Dalam kehidupan masyarakat, masih terdapat berbagai persoalan yang dihadapi perempuan, seperti kekerasan, diskriminasi, keterbatasan akses pendidikan, dan anggapan bahwa perempuan tidak layak berada dalam ruang kepemimpinan. Menurut saya, persoalan tersebut perlu dikaji secara kritis dengan membedakan antara ajaran Islam dengan budaya atau pemahaman manusia yang berkembang di masyarakat.
Sebagai kader HMI dan peserta LKK, saya memandang bahwa perempuan perlu memiliki pengetahuan, kemandirian, dan kesadaran terhadap martabat dirinya. Berpengetahuan berarti mampu memahami persoalan dan mengambil keputusan dengan bijaksana. Mandiri berarti mampu mengembangkan potensi dan bertanggung jawab terhadap dirinya. Sedangkan menjaga martabat berarti memiliki kehormatan dan keberanian untuk menolak segala bentuk perlakuan yang merendahkan dirinya.

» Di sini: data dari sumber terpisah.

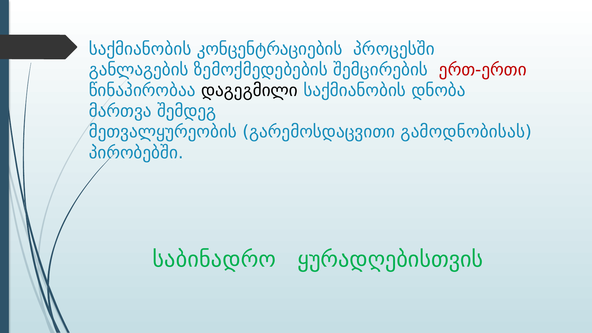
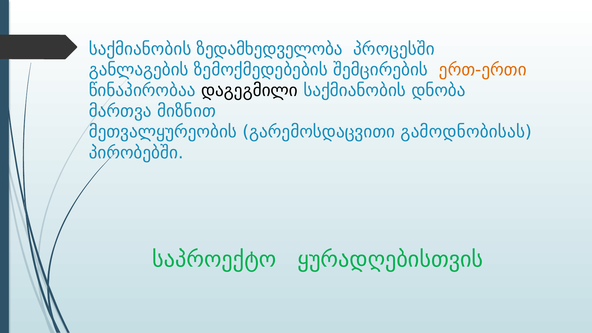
კონცენტრაციების: კონცენტრაციების -> ზედამხედველობა
ერთ-ერთი colour: red -> orange
შემდეგ: შემდეგ -> მიზნით
საბინადრო: საბინადრო -> საპროექტო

Pada akhirnya, perempuan dalam perspektif Islam adalah perempuan yang mampu menjalankan nilai-nilai keislaman sekaligus berkontribusi dalam kehidupan masyarakat. Bagi saya, LKK menjadi ruang untuk memperluas pemahaman dan kesadaran sebagai perempuan serta kader HMI, agar tidak hanya menjadi pribadi yang memahami persoalan perempuan, tetapi juga mampu mengambil peran dalam mencari solusi dan menciptakan perubahan yang lebih adil dan bermartabat.